This is a post about an Old Testament prophet, but it’s not about theology.

It’s also a post about local government, but it’s not about a local Government Digital Service (GDS).

Last week I sat and watched as one of my colleagues showed off government’s digital wares. Not wares built in the GDS offices in Holborn but the work of people elsewhere in government. It’s going on in almost every department. It’s happening across the country. And it’s happening at pace.

It’s a great party. But it’s invite only, and local government hasn’t been included on the guest list.

And it doesn’t look like local government is going to organise one itself.

There’s a consensus that a radically different approach to local government IT/digital delivery is not just a nice to have but something of an immediate imperative and there’s been a lot of debate about what that might look like and who might start that fire.

One of the organisations that local government looks to for leadership is the Society of Internet Technology Managers (Socitm). Last week I joined my GDS colleagues Tom Loosemore and James Cattell at Old Trafford for their annual conference and it was there that I saw Tom proudly highlight the paradigm shift in central government.

Not every local authority has Socitm membership anymore; there are some doubts about their supplier-led model and I’ve seen Better Connected, their flagship annual survey of local authority websites, come in for some criticism over the last few years. But this two day event should be a valuable resource for IT managers around the country to come together and share their successes, inspired to return to their desks confident that they can play the transformative role that their jobs offer. To hold these roles given the possibilities of the 21st century is an opportunity to cherish.

Sadly, it didn’t seem like that’s the case. James has written up his experience of the event and I’d have to echo his disquiet at the number of delegates who had been at a conference paid for by their local citizens for membership of a group that doesn’t always get the most positive reviews and who had chosen to leave early:

…350 delegates came to the conference. Only 55 were left for the panel discussion. That means 295 people missed the most inspiring part of day 2…
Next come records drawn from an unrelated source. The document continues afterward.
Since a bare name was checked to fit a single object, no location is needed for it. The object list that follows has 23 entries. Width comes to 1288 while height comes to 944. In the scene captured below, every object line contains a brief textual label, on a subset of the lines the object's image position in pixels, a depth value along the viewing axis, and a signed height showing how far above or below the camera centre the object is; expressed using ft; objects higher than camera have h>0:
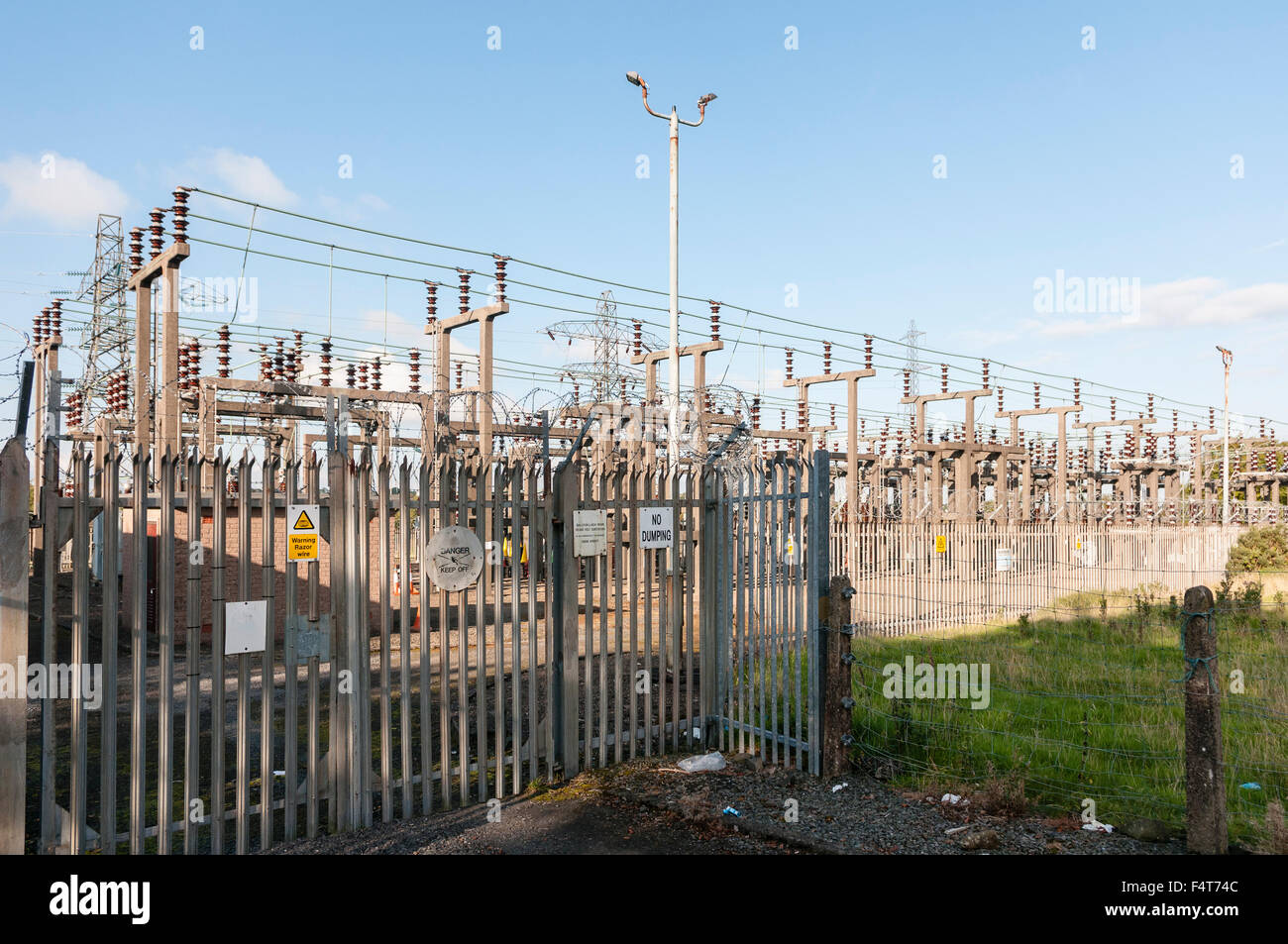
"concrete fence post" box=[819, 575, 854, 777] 22.48 -4.70
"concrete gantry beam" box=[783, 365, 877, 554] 86.38 +8.28
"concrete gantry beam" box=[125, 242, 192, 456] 45.34 +8.26
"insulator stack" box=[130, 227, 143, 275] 49.39 +14.45
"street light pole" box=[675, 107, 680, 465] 52.01 +12.45
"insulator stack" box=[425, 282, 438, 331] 63.21 +14.21
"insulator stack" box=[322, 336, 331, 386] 67.15 +10.58
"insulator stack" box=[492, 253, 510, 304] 58.08 +14.73
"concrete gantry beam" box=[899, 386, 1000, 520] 99.25 +5.55
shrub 75.12 -5.20
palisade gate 16.99 -3.03
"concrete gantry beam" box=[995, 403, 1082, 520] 110.11 +7.44
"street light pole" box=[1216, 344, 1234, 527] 116.97 +3.24
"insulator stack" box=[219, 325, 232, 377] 62.69 +10.47
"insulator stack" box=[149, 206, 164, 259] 45.68 +14.32
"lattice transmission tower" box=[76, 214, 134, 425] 75.20 +14.76
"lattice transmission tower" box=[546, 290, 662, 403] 69.10 +10.99
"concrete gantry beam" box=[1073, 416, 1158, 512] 131.23 +10.52
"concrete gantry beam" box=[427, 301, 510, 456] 58.03 +10.18
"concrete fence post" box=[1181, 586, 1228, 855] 16.53 -4.83
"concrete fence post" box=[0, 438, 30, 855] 15.76 -2.51
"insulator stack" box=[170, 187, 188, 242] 44.27 +14.58
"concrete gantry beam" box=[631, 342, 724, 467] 73.65 +11.85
Eleven years ago I had a very profound conversation with my friend Dave. We were sat at the university library cafe talking about a particular institution and how the associated baggage meant you might as well tear it down and start from scratch.

And then Dave dropped Ezekiel into the conversation.

The hand of the Lord was on me, and he brought me out by the Spirit of the Lord and set me in the middle of a valley; it was full of bones. He led me back and forth among them, and I saw a great many bones on the floor of the valley, bones that were very dry. He asked me, “Son of man, can these bones live?”

In his vision Ezekiel is told by God to prophesy tendons, flesh, skin and life over those bones, he does and the valley is transformed. In that context it’s a message of hope for his people.

In my conversation with Dave it was a check to our enthusiasm for imagining what a new institution might do if it was free from history.

And in the context of last week it’s a relevant observation about the value of existing networks, of active relationships and of institutions that might otherwise be past their best.

As Carrie said to those delegates who were left:

once upon a time this room was full of rebels

Can they roll up their sleeves and get stuck in so that those bones can change by themselves? Failing that there needs to be a voice crying out in the wilderness that’s willing to flatten some mountains or straighten some paths.

Either way, local government, and the public sector as a whole, need to get past the navel gazing and crack on with delivering.

I said, “Sovereign Lord, you alone know.”

Then he said to me, “Prophesy to these bones and say to them, ‘Dry bones, hear the word of the Lord! This is what the Sovereign Lord says to these bones: I will make breath enter you, and you will come to life. I will attach tendons to you and make flesh come upon you and cover you with skin; I will put breath in you, and you will come to life. Then you will know that I am the Lord.’”

Ezekiel does as he’s told and that valley of bones is transformed with life. I wonder what the next year will bring for localgov and its digital journey. I’ve got my own opinions. And I’ve got some hope. But something has got to give, and give soon?